[Material provided]

Content starts

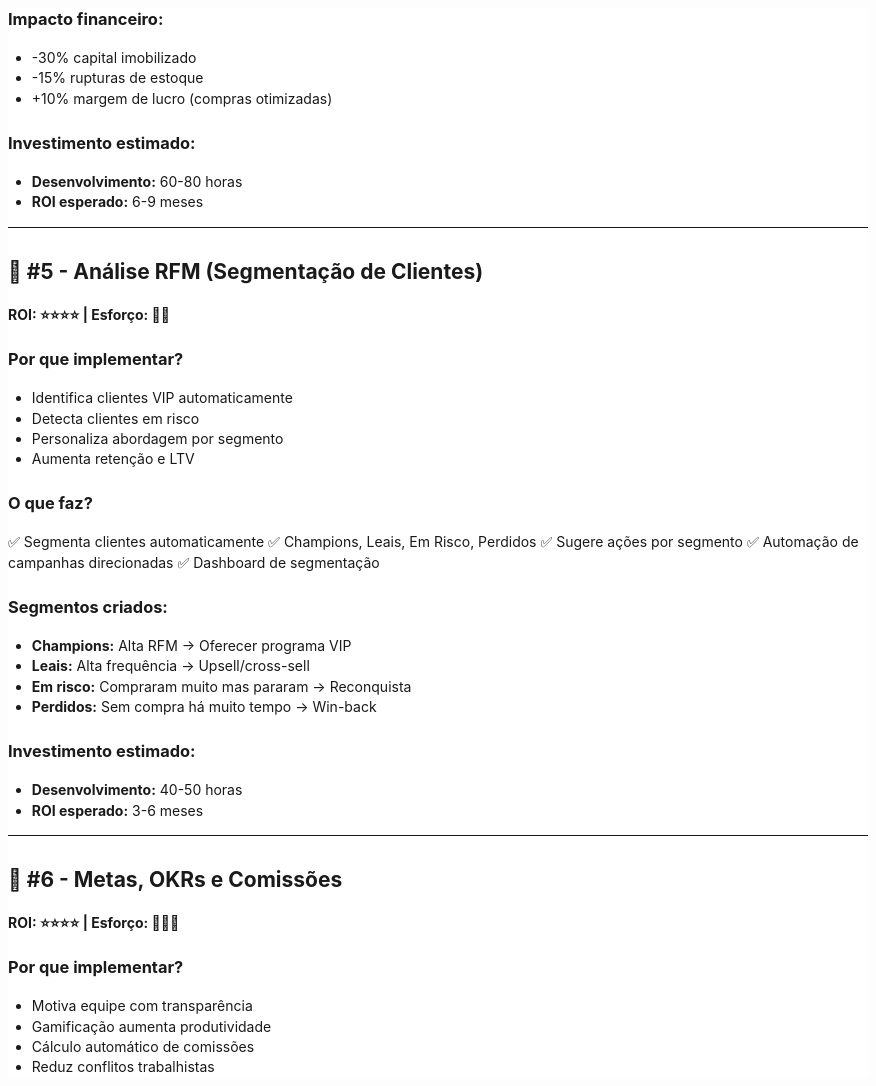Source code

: ### Impacto financeiro:
- -30% capital imobilizado
- -15% rupturas de estoque
- +10% margem de lucro (compras otimizadas)

### Investimento estimado:
- **Desenvolvimento:** 60-80 horas
- **ROI esperado:** 6-9 meses

---

## 💎 #5 - Análise RFM (Segmentação de Clientes)
**ROI: ⭐⭐⭐⭐ | Esforço: 🔧🔧**

### Por que implementar?
- Identifica clientes VIP automaticamente
- Detecta clientes em risco
- Personaliza abordagem por segmento
- Aumenta retenção e LTV

### O que faz?
✅ Segmenta clientes automaticamente
✅ Champions, Leais, Em Risco, Perdidos
✅ Sugere ações por segmento
✅ Automação de campanhas direcionadas
✅ Dashboard de segmentação

### Segmentos criados:
- **Champions:** Alta RFM → Oferecer programa VIP
- **Leais:** Alta frequência → Upsell/cross-sell
- **Em risco:** Compraram muito mas pararam → Reconquista
- **Perdidos:** Sem compra há muito tempo → Win-back

### Investimento estimado:
- **Desenvolvimento:** 40-50 horas
- **ROI esperado:** 3-6 meses

---

## 🎯 #6 - Metas, OKRs e Comissões
**ROI: ⭐⭐⭐⭐ | Esforço: 🔧🔧🔧**

### Por que implementar?
- Motiva equipe com transparência
- Gamificação aumenta produtividade
- Cálculo automático de comissões
- Reduz conflitos trabalhistas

Content ends

[To do] Put each line of the source text in the row above into a JSON list of strings, one string per line, with blank lines skipped. Leave the picture out of your answer.

[Written response]
[
  "Source code",
  ": ### Impacto financeiro:",
  "- -30% capital imobilizado",
  "- -15% rupturas de estoque",
  "- +10% margem de lucro (compras otimizadas)",
  "### Investimento estimado:",
  "- **Desenvolvimento:** 60-80 horas",
  "- **ROI esperado:** 6-9 meses",
  "---",
  "## 💎 #5 - Análise RFM (Segmentação de Clientes)",
  "**ROI: ⭐⭐⭐⭐ | Esforço: 🔧🔧**",
  "### Por que implementar?",
  "- Identifica clientes VIP automaticamente",
  "- Detecta clientes em risco",
  "- Personaliza abordagem por segmento",
  "- Aumenta retenção e LTV",
  "### O que faz?",
  "✅ Segmenta clientes automaticamente",
  "✅ Champions, Leais, Em Risco, Perdidos",
  "✅ Sugere ações por segmento",
  "✅ Automação de campanhas direcionadas",
  "✅ Dashboard de segmentação",
  "### Segmentos criados:",
  "- **Champions:** Alta RFM → Oferecer programa VIP",
  "- **Leais:** Alta frequência → Upsell/cross-sell",
  "- **Em risco:** Compraram muito mas pararam → Reconquista",
  "- **Perdidos:** Sem compra há muito tempo → Win-back",
  "### Investimento estimado:",
  "- **Desenvolvimento:** 40-50 horas",
  "- **ROI esperado:** 3-6 meses",
  "---",
  "## 🎯 #6 - Metas, OKRs e Comissões",
  "**ROI: ⭐⭐⭐⭐ | Esforço: 🔧🔧🔧**",
  "### Por que implementar?",
  "- Motiva equipe com transparência",
  "- Gamificação aumenta produtividade",
  "- Cálculo automático de comissões",
  "- Reduz conflitos trabalhistas"
]